Work item: Only one stretch of the listing below is wanted. Give it again exactly, from the line with "tissue demonstrates moderate" through the line with "histopathology image of".
++++ Data in this exercise
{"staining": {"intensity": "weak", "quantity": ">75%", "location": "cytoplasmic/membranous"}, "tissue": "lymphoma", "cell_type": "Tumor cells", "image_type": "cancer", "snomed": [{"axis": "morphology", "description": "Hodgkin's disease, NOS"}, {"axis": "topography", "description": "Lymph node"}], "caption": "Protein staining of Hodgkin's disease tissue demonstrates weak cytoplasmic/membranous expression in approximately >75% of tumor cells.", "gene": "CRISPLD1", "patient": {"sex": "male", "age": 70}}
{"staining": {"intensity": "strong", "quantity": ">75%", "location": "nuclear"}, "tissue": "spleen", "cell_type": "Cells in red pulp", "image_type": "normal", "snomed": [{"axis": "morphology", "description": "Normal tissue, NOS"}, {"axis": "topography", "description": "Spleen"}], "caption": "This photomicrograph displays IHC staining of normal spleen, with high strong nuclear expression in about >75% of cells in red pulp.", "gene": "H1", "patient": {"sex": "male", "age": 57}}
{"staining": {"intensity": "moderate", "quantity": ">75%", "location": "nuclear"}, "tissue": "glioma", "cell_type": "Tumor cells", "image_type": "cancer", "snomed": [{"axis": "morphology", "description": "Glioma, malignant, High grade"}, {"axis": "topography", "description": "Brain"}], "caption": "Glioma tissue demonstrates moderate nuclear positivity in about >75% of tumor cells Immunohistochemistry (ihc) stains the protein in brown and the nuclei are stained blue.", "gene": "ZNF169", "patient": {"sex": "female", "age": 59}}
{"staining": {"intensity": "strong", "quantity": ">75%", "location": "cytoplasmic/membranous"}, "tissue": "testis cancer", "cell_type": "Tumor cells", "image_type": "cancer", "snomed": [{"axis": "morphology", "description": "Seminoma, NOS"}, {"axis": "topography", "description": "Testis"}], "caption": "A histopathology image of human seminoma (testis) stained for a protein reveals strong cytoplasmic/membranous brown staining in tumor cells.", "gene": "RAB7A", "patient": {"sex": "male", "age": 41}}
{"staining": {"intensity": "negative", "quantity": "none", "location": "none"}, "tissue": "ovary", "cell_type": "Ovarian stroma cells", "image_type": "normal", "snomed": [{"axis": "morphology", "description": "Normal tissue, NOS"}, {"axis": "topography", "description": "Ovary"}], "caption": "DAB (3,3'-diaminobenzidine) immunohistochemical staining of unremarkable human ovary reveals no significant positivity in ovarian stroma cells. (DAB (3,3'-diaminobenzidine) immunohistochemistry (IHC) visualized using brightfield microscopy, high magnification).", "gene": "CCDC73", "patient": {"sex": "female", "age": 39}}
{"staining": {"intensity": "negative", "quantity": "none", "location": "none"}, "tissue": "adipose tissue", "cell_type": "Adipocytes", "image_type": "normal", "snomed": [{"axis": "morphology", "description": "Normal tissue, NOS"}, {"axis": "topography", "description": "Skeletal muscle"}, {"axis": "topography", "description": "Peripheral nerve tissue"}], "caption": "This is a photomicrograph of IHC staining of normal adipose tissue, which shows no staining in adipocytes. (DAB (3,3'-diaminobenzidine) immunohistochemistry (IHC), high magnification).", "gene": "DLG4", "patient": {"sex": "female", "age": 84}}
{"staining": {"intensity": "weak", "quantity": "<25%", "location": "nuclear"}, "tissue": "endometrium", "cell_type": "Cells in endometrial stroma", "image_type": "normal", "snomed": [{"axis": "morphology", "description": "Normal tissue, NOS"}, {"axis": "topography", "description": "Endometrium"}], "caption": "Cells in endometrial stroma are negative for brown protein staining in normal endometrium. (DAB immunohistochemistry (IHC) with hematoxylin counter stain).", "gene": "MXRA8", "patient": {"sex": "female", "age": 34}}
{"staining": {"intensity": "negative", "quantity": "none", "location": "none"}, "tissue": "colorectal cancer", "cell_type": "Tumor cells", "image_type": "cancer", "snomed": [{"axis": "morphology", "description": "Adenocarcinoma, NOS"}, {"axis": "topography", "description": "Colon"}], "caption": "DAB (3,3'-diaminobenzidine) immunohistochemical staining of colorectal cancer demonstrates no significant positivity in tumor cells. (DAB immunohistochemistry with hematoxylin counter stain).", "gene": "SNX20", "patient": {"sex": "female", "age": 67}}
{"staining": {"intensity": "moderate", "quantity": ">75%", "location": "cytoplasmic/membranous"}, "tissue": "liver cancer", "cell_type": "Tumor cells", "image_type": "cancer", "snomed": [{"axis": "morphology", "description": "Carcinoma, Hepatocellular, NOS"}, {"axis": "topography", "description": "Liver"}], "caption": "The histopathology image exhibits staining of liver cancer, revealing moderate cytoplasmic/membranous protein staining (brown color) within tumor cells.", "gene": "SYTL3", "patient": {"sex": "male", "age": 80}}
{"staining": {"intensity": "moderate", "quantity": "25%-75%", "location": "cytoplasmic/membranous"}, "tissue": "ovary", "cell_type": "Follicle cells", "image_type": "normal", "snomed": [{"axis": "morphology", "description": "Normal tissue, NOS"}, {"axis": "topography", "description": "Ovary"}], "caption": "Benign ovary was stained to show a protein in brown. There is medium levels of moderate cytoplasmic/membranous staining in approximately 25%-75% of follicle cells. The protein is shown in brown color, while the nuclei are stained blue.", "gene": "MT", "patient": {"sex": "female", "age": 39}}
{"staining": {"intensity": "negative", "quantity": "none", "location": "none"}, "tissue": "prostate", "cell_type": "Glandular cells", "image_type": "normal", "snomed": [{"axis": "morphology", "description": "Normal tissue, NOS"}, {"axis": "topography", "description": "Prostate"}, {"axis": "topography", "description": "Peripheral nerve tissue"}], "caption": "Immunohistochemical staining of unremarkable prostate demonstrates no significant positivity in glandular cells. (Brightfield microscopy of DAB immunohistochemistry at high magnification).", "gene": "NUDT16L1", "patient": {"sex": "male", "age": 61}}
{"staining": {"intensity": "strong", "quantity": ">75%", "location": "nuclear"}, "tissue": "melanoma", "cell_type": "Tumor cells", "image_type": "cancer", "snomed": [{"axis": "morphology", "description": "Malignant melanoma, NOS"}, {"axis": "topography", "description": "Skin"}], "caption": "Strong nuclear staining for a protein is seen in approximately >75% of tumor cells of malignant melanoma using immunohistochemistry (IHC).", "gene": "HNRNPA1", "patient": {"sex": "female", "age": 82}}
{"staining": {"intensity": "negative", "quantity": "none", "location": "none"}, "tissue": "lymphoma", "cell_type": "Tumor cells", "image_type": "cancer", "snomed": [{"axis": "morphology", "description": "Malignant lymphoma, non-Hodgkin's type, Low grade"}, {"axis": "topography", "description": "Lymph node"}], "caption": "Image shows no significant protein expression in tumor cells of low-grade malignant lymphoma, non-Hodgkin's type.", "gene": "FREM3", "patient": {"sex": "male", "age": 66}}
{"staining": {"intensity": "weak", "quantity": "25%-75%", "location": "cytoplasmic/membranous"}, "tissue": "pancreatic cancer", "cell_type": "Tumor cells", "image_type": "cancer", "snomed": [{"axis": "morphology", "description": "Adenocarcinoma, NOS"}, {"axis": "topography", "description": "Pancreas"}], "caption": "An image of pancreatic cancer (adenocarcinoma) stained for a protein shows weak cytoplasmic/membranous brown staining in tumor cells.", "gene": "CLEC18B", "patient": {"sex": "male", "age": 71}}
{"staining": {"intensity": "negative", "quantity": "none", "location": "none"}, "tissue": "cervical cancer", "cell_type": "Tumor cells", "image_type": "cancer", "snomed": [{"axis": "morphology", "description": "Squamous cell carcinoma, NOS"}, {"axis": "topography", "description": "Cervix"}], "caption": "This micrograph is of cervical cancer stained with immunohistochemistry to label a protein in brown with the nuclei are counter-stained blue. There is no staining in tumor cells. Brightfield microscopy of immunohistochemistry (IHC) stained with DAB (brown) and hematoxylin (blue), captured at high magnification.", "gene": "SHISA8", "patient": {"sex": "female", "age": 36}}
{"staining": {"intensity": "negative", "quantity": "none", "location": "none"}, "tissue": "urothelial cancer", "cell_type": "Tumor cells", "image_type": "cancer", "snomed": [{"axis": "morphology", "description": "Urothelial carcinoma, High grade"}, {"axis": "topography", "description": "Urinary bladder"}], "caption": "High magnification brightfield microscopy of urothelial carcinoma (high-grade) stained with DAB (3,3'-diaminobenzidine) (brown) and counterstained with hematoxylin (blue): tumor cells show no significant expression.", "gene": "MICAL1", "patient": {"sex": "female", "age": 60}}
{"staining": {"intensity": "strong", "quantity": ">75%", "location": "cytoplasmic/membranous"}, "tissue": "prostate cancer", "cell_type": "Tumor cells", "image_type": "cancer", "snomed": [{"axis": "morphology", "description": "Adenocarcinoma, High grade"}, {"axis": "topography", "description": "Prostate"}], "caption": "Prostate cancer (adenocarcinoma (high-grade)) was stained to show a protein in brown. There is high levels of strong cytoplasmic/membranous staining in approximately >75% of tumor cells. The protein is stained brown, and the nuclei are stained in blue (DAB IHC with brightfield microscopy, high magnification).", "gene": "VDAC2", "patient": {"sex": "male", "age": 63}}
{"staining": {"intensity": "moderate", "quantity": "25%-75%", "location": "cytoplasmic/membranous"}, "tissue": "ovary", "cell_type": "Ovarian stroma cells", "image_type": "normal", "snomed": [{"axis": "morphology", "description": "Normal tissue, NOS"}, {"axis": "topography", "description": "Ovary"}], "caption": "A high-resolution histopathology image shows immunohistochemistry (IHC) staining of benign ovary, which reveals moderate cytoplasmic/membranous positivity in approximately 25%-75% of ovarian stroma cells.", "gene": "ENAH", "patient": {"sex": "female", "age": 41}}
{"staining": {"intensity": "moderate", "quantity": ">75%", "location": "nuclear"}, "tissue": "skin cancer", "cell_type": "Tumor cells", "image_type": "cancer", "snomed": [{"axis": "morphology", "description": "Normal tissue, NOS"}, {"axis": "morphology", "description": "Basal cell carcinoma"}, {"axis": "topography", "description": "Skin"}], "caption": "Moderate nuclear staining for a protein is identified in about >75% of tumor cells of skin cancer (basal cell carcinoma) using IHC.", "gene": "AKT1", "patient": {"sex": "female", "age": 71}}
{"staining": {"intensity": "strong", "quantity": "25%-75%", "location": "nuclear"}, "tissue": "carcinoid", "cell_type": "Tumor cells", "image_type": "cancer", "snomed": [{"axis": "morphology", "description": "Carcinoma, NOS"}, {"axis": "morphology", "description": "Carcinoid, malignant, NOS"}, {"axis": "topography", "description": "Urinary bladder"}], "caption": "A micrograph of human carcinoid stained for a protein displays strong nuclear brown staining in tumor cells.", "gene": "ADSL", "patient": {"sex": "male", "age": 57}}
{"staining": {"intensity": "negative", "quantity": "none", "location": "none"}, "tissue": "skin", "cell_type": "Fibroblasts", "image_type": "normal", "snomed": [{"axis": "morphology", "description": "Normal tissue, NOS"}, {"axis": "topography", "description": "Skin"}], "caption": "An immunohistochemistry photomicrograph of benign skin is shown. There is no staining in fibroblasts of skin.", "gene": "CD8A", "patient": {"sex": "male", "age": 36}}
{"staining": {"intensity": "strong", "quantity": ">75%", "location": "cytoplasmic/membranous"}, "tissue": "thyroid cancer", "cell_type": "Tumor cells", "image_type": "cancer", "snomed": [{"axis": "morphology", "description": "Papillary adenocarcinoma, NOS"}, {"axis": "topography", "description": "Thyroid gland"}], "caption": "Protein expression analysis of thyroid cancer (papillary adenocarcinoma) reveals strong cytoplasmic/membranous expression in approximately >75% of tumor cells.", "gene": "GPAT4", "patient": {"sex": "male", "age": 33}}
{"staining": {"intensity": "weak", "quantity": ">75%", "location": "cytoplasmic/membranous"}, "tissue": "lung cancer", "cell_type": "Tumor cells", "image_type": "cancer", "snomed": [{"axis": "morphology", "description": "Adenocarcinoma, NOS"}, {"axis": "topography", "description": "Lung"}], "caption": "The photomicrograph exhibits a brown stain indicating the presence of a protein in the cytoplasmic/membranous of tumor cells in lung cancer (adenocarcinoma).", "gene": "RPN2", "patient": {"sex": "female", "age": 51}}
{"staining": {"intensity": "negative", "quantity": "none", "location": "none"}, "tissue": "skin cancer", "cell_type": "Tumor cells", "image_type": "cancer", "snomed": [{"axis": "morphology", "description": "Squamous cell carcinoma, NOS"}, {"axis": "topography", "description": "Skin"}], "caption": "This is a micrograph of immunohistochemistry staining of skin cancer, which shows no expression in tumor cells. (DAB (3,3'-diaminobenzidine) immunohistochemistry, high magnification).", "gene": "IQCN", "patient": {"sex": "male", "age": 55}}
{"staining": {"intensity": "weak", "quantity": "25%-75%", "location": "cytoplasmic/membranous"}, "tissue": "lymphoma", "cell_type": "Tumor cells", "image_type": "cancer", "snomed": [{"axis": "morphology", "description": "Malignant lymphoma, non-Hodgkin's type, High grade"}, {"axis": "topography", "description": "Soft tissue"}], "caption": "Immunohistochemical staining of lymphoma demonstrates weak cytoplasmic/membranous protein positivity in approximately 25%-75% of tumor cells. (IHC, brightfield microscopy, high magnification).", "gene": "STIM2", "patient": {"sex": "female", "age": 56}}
++++++++
Exercise response:
{"staining": {"intensity": "moderate", "quantity": ">75%", "location": "nuclear"}, "tissue": "glioma", "cell_type": "Tumor cells", "image_type": "cancer", "snomed": [{"axis": "morphology", "description": "Glioma, malignant, High grade"}, {"axis": "topography", "description": "Brain"}], "caption": "Glioma tissue demonstrates moderate nuclear positivity in about >75% of tumor cells Immunohistochemistry (ihc) stains the protein in brown and the nuclei are stained blue.", "gene": "ZNF169", "patient": {"sex": "female", "age": 59}}
{"staining": {"intensity": "strong", "quantity": ">75%", "location": "cytoplasmic/membranous"}, "tissue": "testis cancer", "cell_type": "Tumor cells", "image_type": "cancer", "snomed": [{"axis": "morphology", "description": "Seminoma, NOS"}, {"axis": "topography", "description": "Testis"}], "caption": "A histopathology image of human seminoma (testis) stained for a protein reveals strong cytoplasmic/membranous brown staining in tumor cells.", "gene": "RAB7A", "patient": {"sex": "male", "age": 41}}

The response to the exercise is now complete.